Statement from Transportation Alternatives after Person Killed on a Bike in Bronx Bus Crash
There is no protected east-west connection for bike riders in the South Bronx.
15,000 residents in the Bronx commute by bike.
City Council District 17, where the crash occurred, ranks 3rd citywide for serious injuries and traffic fatalities according to Spatial Equity NYC.
THE BRONX, NY — An MTA bus struck and killed a 57-year-old man on a bike at the intersection of 149th Street and Brook Avenue in Mott Haven.
149th Street is a Vision Zero Priority Corridor and truck route, but despite a 2020 redesign, the street is still missing critical safety infrastructure. There’s no bike lane, no daylighting, no raised crosswalks or curb extensions. On average, one New Yorker has been seriously injured on 149th Street every month for the past three years. Just a block away, 26-year-old Jose Angel Victoriano was killed while riding a bike in 2022.

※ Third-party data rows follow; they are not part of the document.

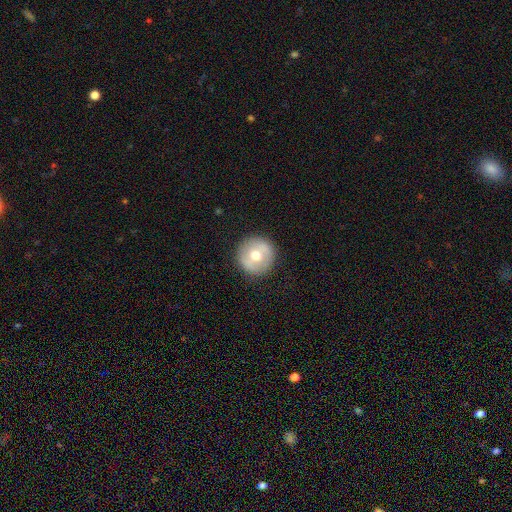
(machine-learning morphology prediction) This is possibly a smooth galaxy (58%). How rounded: clearly round (96%). Merging: clearly none (89%).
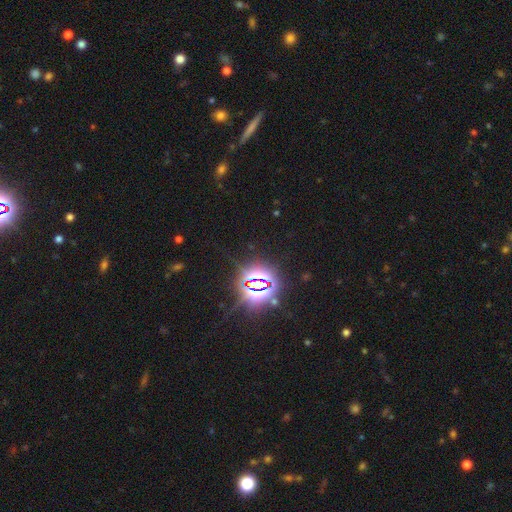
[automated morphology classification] smooth-or-featured: star or artifact: 81% | smooth: 12% | featured or disk: 8%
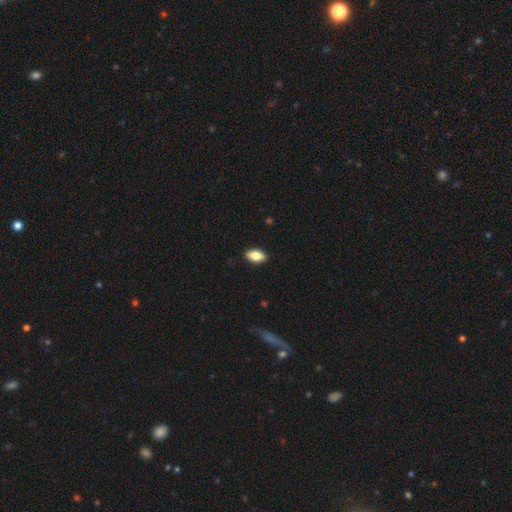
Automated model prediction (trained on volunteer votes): smooth-or-featured: smooth: 80% | featured or disk: 13% | star or artifact: 7%
  how-rounded: in between: 90% | cigar-shaped: 6% | round: 4%
  merging: none: 90% | minor disturbance: 8% | major disturbance: 2% | merger: 1%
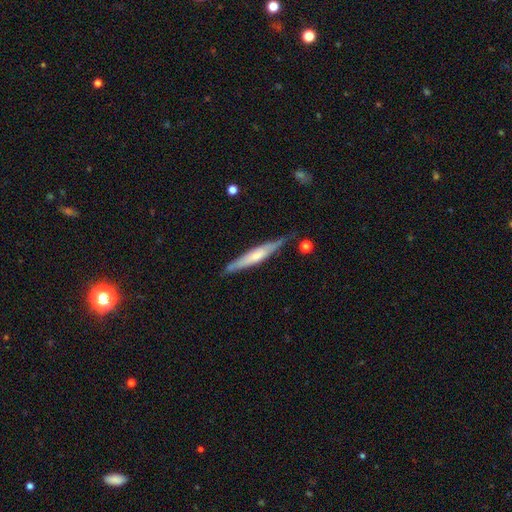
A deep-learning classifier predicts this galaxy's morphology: This appears to be a featured or disk galaxy (53%) viewed edge-on (90%). Merging: none (75%).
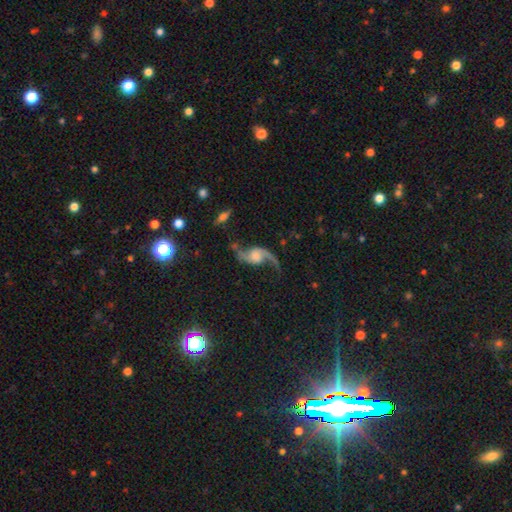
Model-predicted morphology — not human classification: A featured or disk galaxy (89%) with no bar (60%), 2 (93%) loose (86%) spiral arms (97%) and a moderate central bulge (32%). Merging: none (68%).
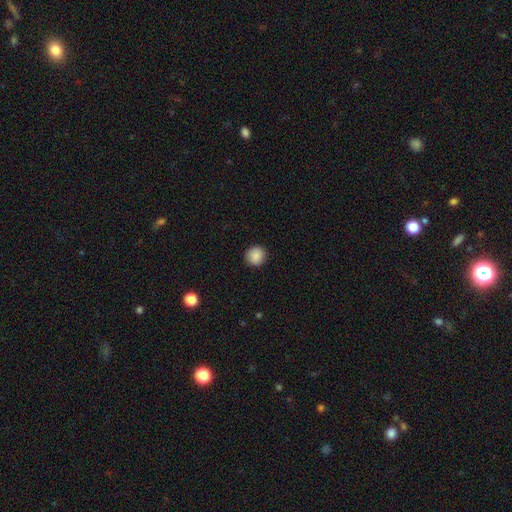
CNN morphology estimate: type=smooth (89%); roundness=round (92%); merging=none (91%).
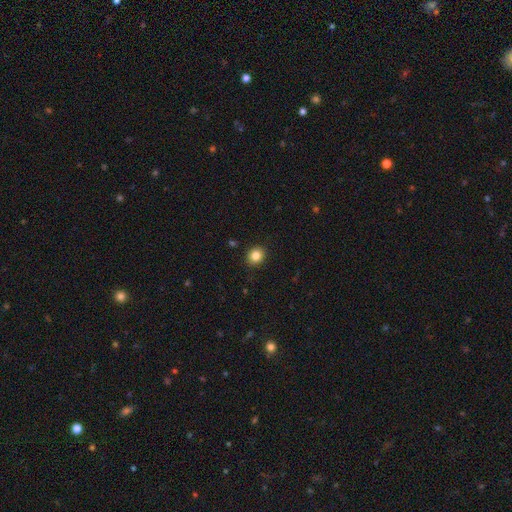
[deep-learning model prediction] Smooth or featured: smooth — 84% (star or artifact — 11%)
How rounded: round — 76% (in between — 23%)
Merging: none — 91% (minor disturbance — 6%)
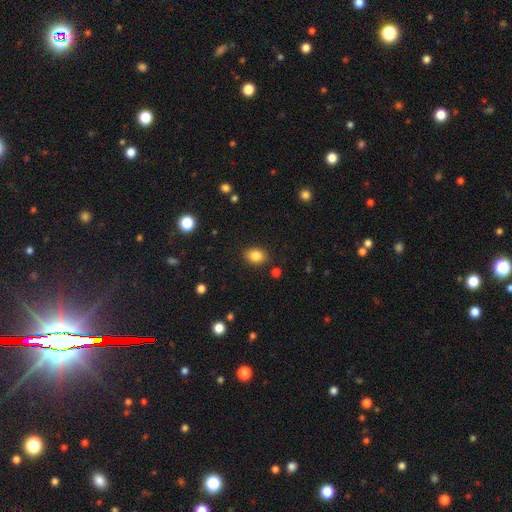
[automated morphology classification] A smooth galaxy with no disk features (85%) that is in between round and cigar-shaped (68%). Merging: none (87%).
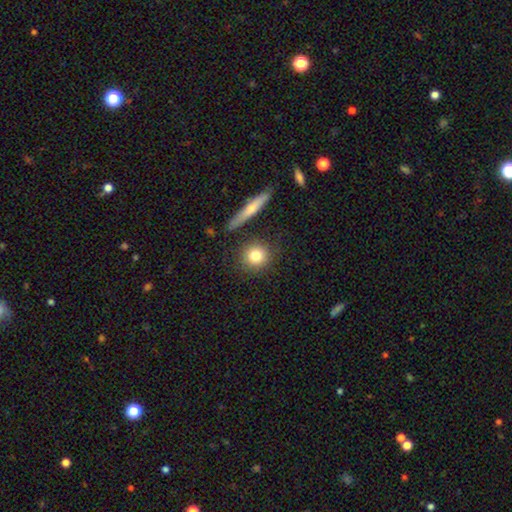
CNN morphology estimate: Smooth or featured? smooth (79%)
How rounded? round (88%)
Merging? none (84%)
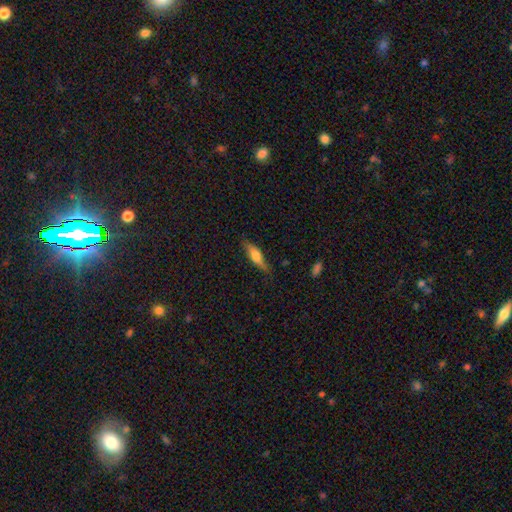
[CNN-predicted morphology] smooth_or_featured: smooth (p=0.60) [alt: featured or disk p=0.34]
how_rounded: cigar-shaped (p=0.58) [alt: in between p=0.39]
merging: none (p=0.77) [alt: minor disturbance p=0.18]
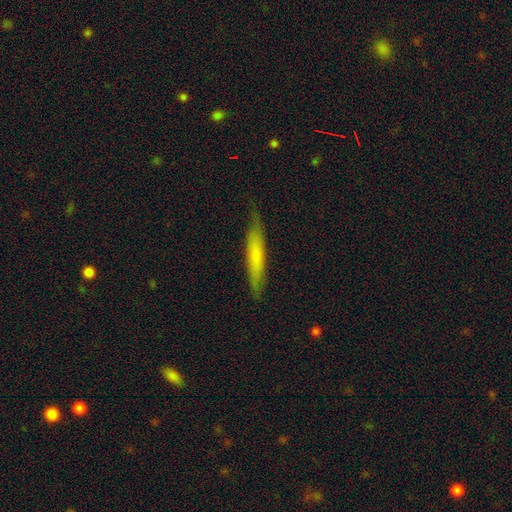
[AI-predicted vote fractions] Smooth or featured? smooth (64%)
How rounded? cigar-shaped (92%)
Merging? none (82%)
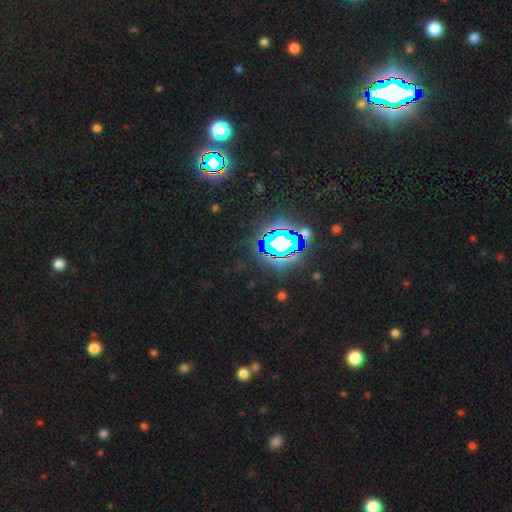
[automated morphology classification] star or artifact 83%, smooth 10%, featured or disk 7%.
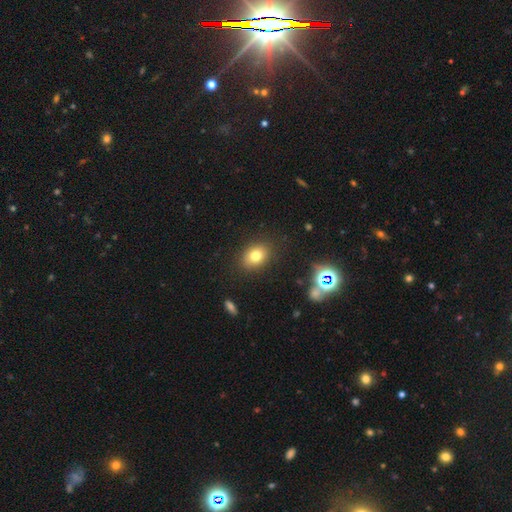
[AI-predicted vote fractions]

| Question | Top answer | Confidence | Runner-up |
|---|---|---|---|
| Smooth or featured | smooth | 76% | star or artifact (13%) |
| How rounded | in between | 60% | round (39%) |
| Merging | none | 85% | minor disturbance (11%) |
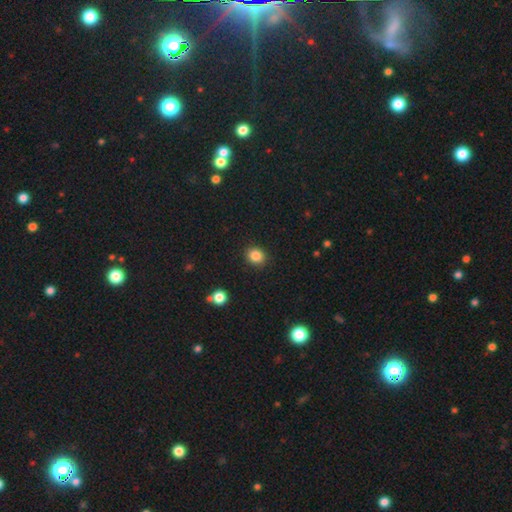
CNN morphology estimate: smooth 85%, star or artifact 11%, featured or disk 4%. Down the decision tree: how rounded — round (74%); merging — none (90%).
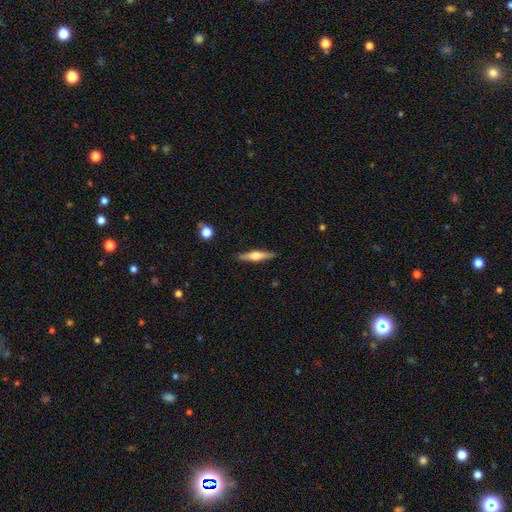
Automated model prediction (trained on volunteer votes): This appears to be a featured or disk galaxy (55%) viewed edge-on (96%) with a rounded central bulge (86%). Merging: none (88%).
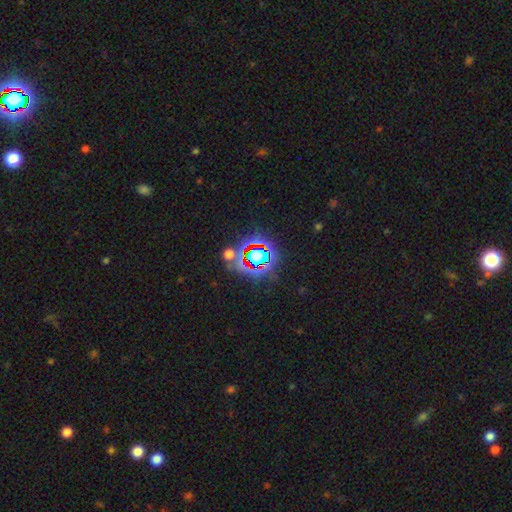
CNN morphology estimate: Smooth or featured? Predicted: star or artifact (p=0.68).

There is no protected east-west connection for bike riders in the South Bronx. There’s a paint-only bike lane half a mile south or sharrows a mile north – neither of which provide true protection to bike riders.
Statement from Transportation Alternatives Executive Director Ben Furnas:
"We are devastated to learn that a bike rider was killed in the Bronx. Our thoughts are with their family, friends, and entire community.”
“New York can do so much more to protect people on bikes and support bus drivers. Bus drivers in the five boroughs face impossible conditions, and they need protected bus lanes, boarding islands, and re-timed lights. Bike riders have no safe way to travel in the South Bronx, where they’ve been abandoned without a safe east-west connection. A high-quality network of protected bike lanes make streets safer for everyone – helping bus drivers safely do their jobs while protecting pedestrians and people on bikes. Designing streets without infrastructure for bikes forces giant buses with limited visibility to share space with vulnerable people on bikes – it’s a dangerous, and too often, deadly, combination.”
“The Adams Administration is failing to build out a high-quality network of protected bike lanes, as required by law under the streets master plan. Missing these deadlines isn’t just inconvenient and illegal – it’s deadly.”
Statement from Kevin Daloia, a longtime Bronx Activist:
“There’s a ghost bike on 149th and Saint Ann’s, 149th and Brook, Brook and 141st, and it looks like there’s another one needed at Brook and 149th. I've personally installed a dozen ghost bikes with a mile of this spot alone. This is a crisis – and the Bronx deserves better from its leaders.”